Sotto questo profilo, ogni sua china rappresenta una mappa parziale, un frammento topografico che non troverà mai una collocazione definitiva all´interno dell´ unità-mondo, proprio perché quest´ultimo, come già scrisse Italo Calvino, è costituito da una complessità essenzialmente inestricabile: "Quello che oggi ci serve è la mappa del labirinto la più particolareggiata possibile", pur sapendo che la "via d´uscita non sarà altro che il passaggio da un labirinto all´altro".
Tale acquisizione, che Santacatterina ha sempre avvicinato con prudenza, senza mai estremizzarne le conseguenze, vibra non soltanto nei soggetti prima citati, ma anche nella rappresentazione prospettica del paesaggio, là dove il sublime e l´eroico romanticamente convivono: ecco allora quei panorami montani o marini striati da diagonali vertiginose, da nuvolaglie maestose, quei sottoboschi popolati di presagi, i medesimi che si leggono nelle contorsioni delle cortecce degli alberi, ai quali l´autore toglie volutamente tragicità, declinandola in fiaba.
[...]
Santacatterina risponde alla deriva contemporanea aderendo senza radicalismi alla grande cultura novecentesca ed evidenziando una tenera nostalgia per la civiltà preindustriale, quella che squadra lo spazio con l´aratro e gerarchizza i ruoli secondo l´ordine patriarcale.
Anche l´uso della punta fine per segnare confini, per moltiplicarli sul foglio sino alla fitta texture, va letto come una coerente soluzione formale ad una scelta etica, che subordina il labirinto (la forma-nido, che attenua lo spaesamento, ne è la conferma), ai valori certi con i quali un tempo si spartiva la proprietà, prima che questa diventasse mera quantità monetizzabile.

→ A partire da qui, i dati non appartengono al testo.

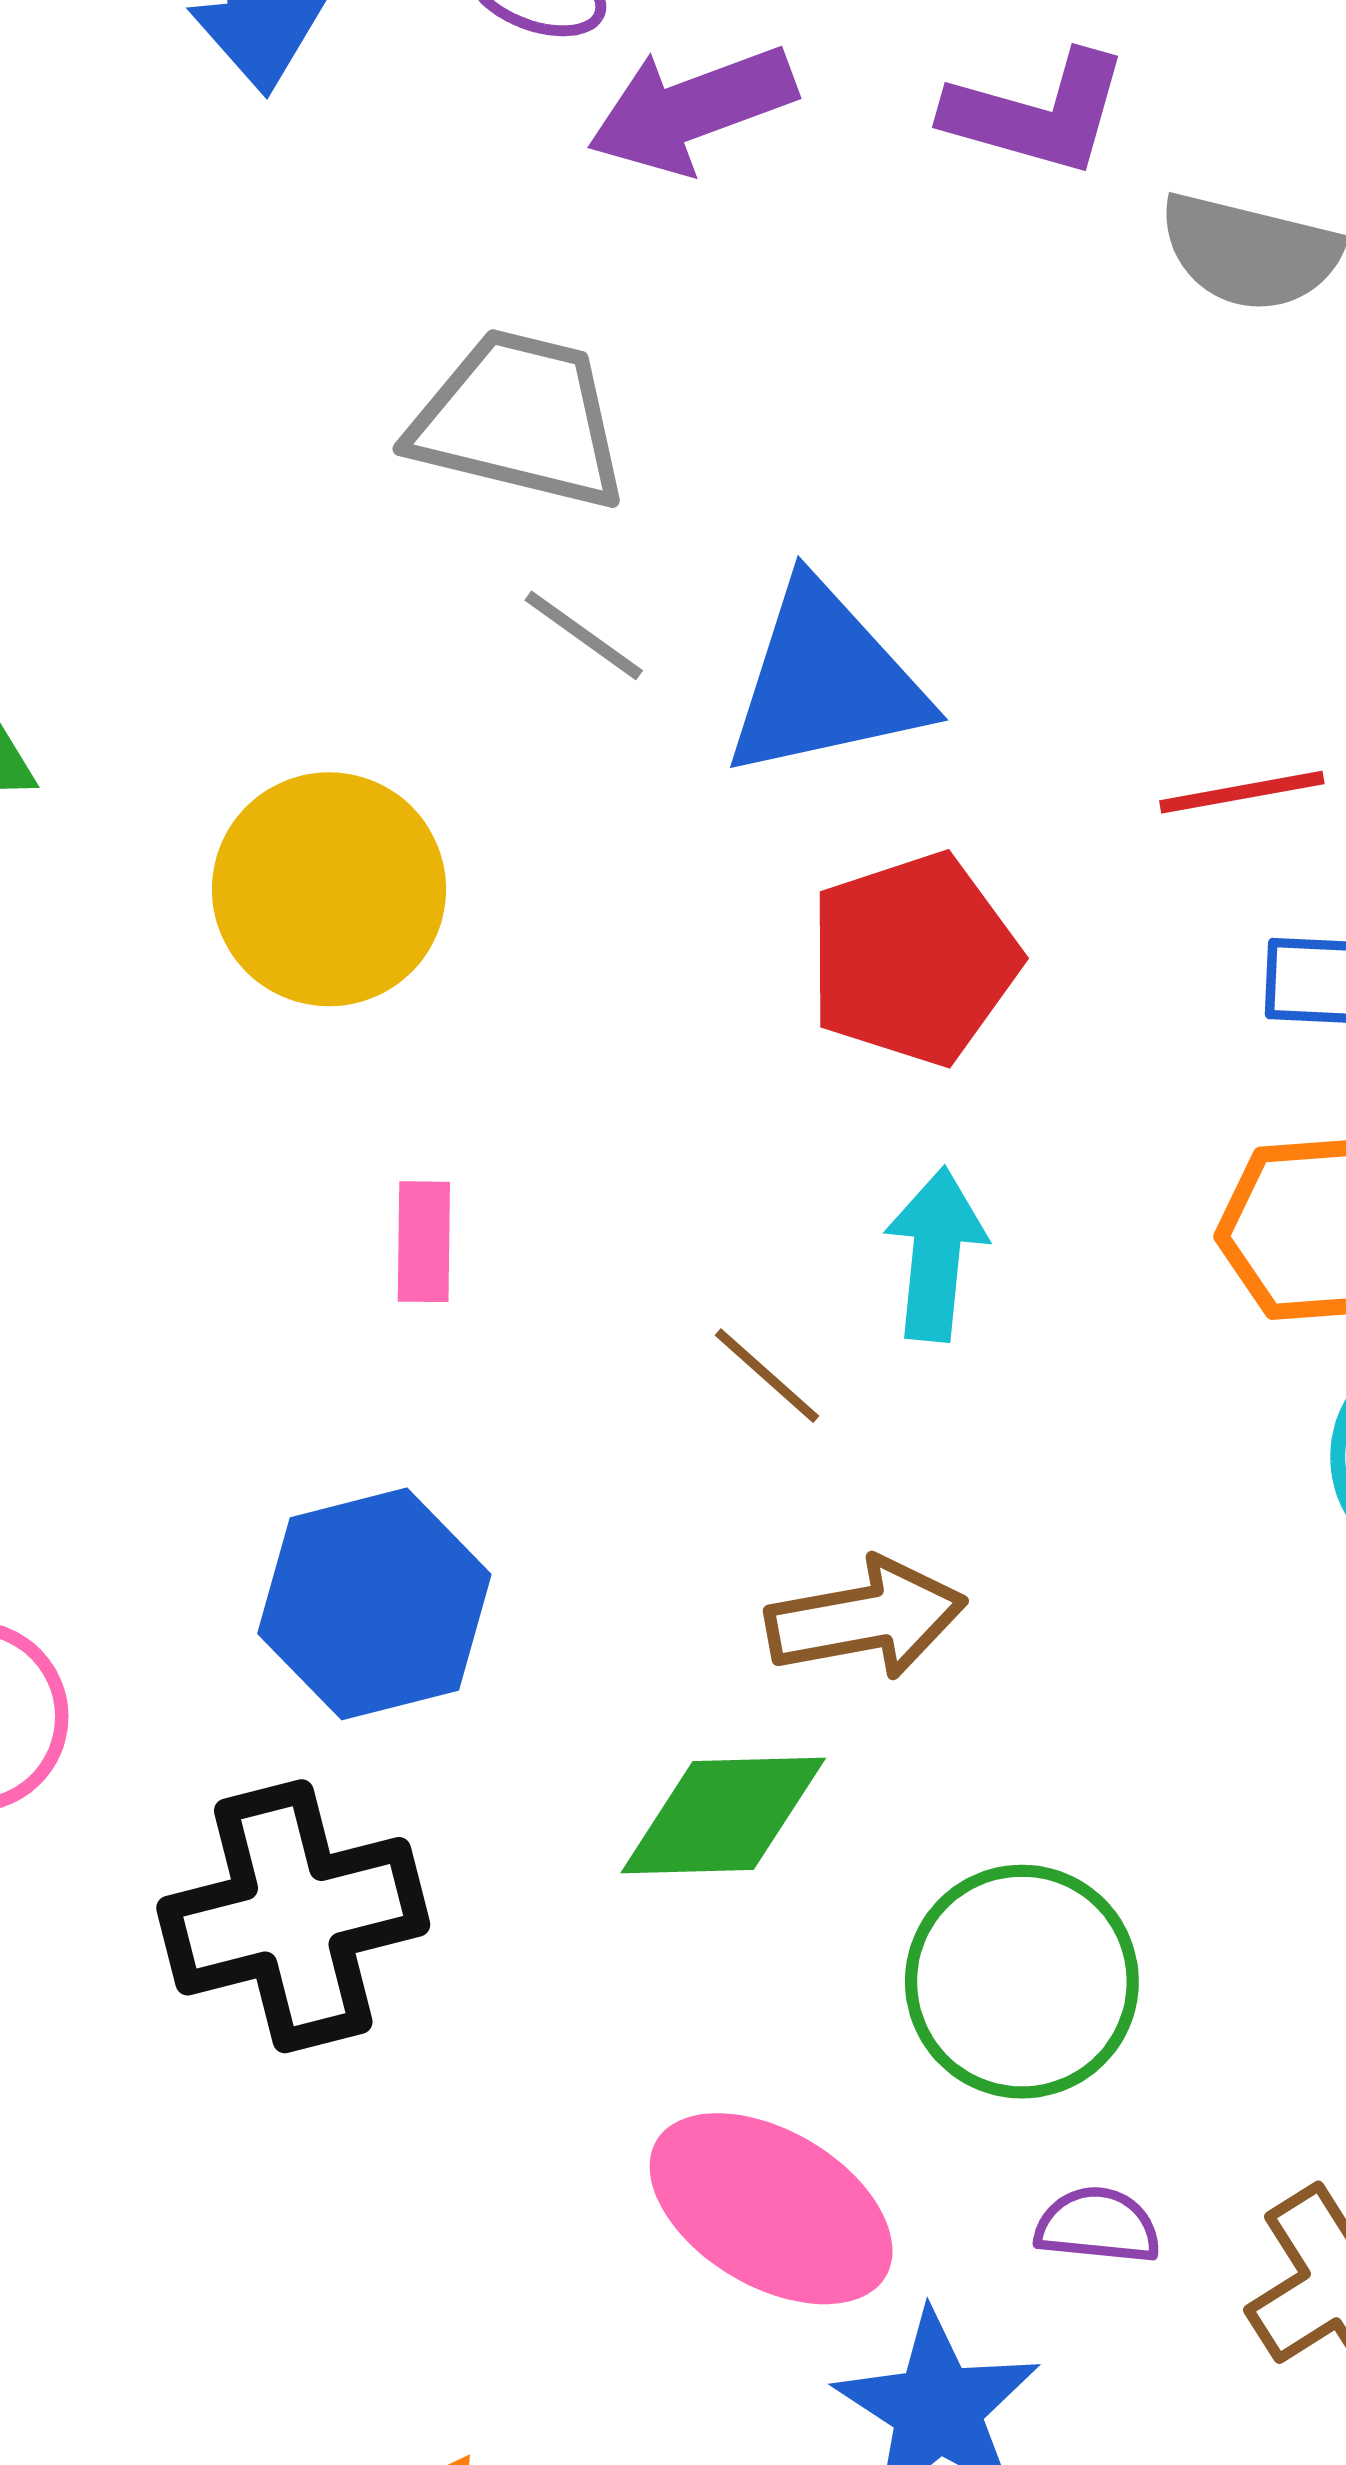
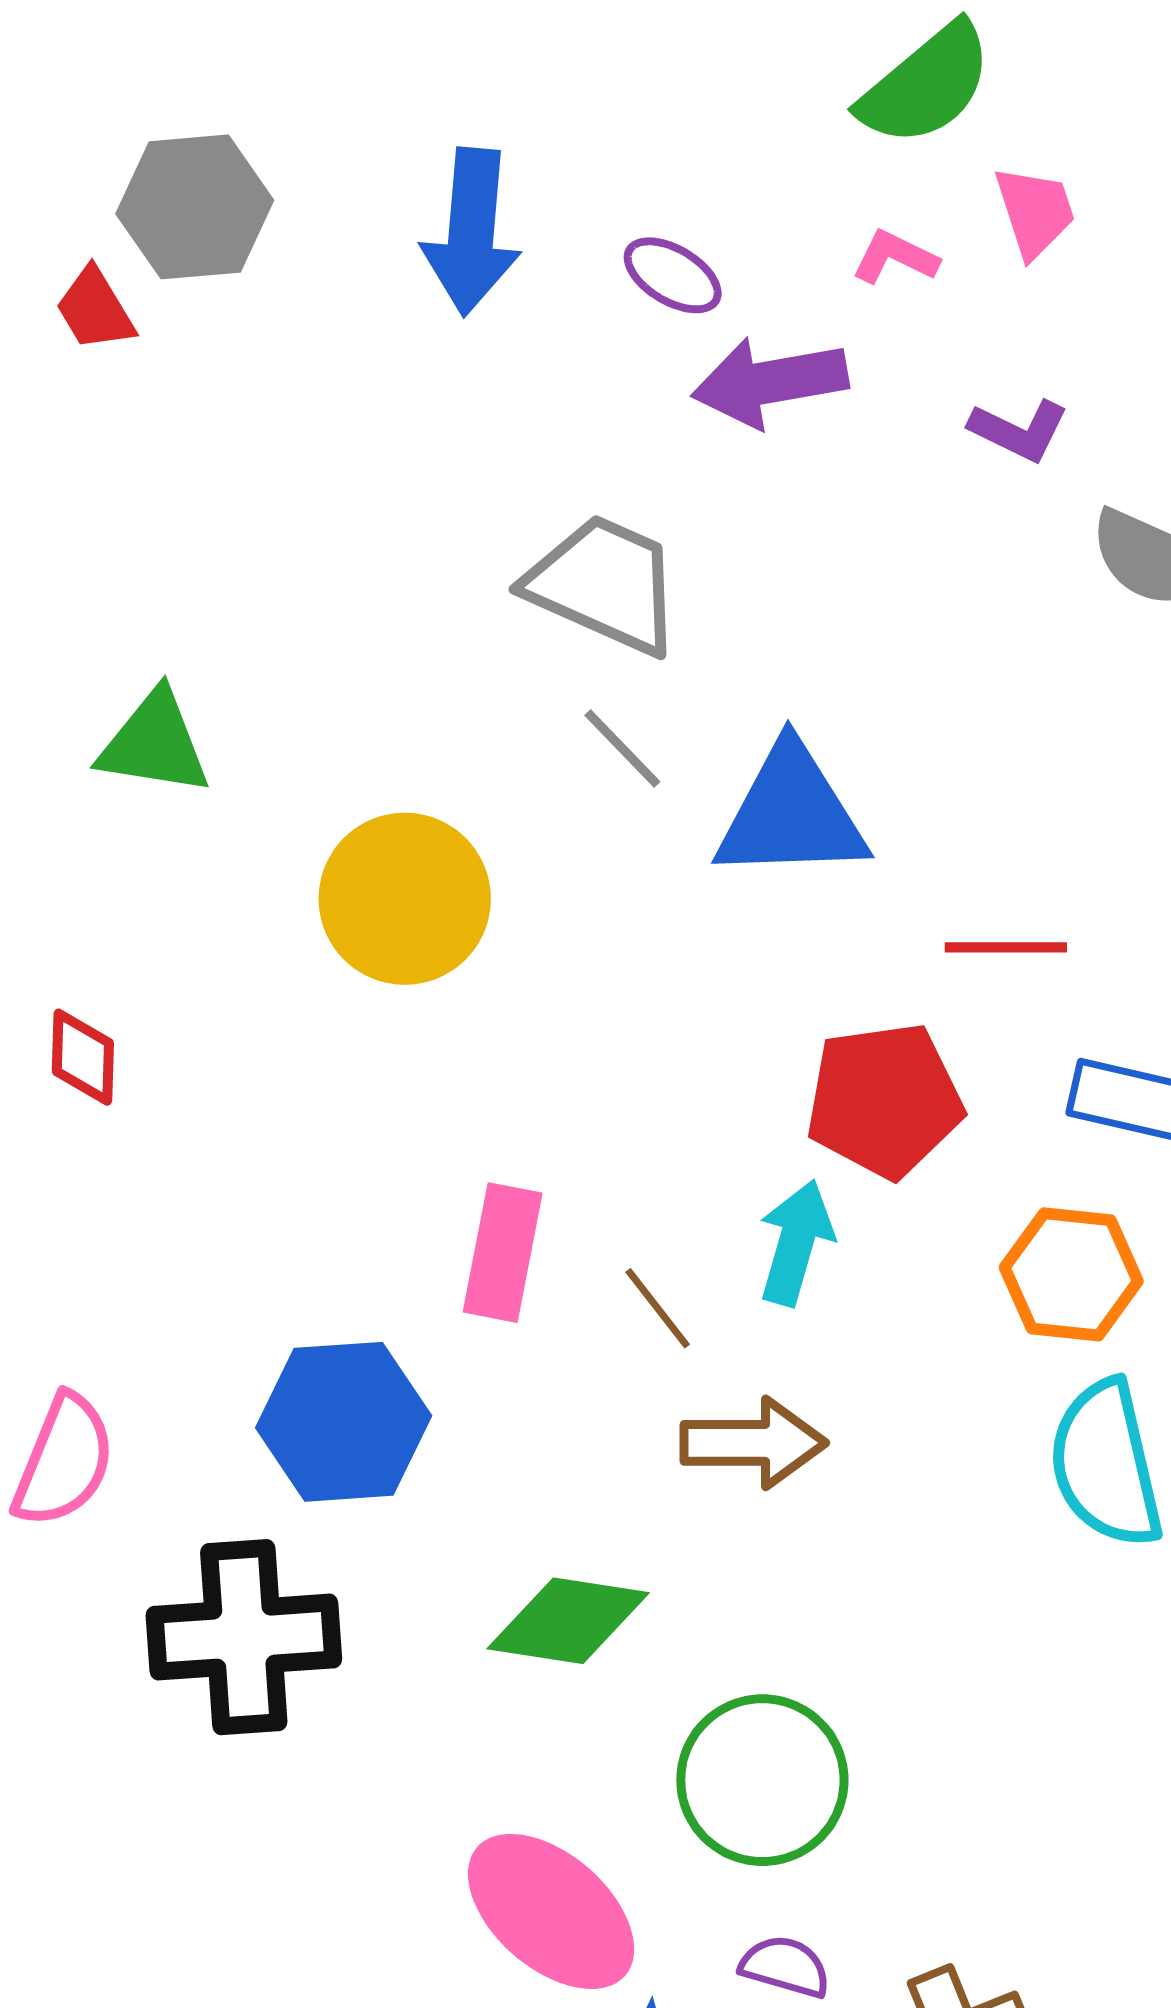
purple L-shape: (1037, 113) -> (1019, 430), size x0.7
red line: (1242, 792) -> (1006, 947), moved
red pentagon: (914, 959) -> (884, 1100), moved
pink rectangle: (424, 1242) -> (503, 1253), moved, size x1.5
brown arrow: (866, 1619) -> (753, 1443), moved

L´opera d´arte diventa insomma la lingua con la quale Santacatterina dissente dallo sviluppo, dalle "magnifiche sorti e progressive", che hanno desertificato le zolle e l´interiorità, contrapponendovi, appunto, la pazienza ed il rigore (li si legge nella tecnica adottata), quali farmaci antichi in grado di riportare l´umanità al centro dell´opera, là dove la società dovrebbe trarre ispirazione e modello.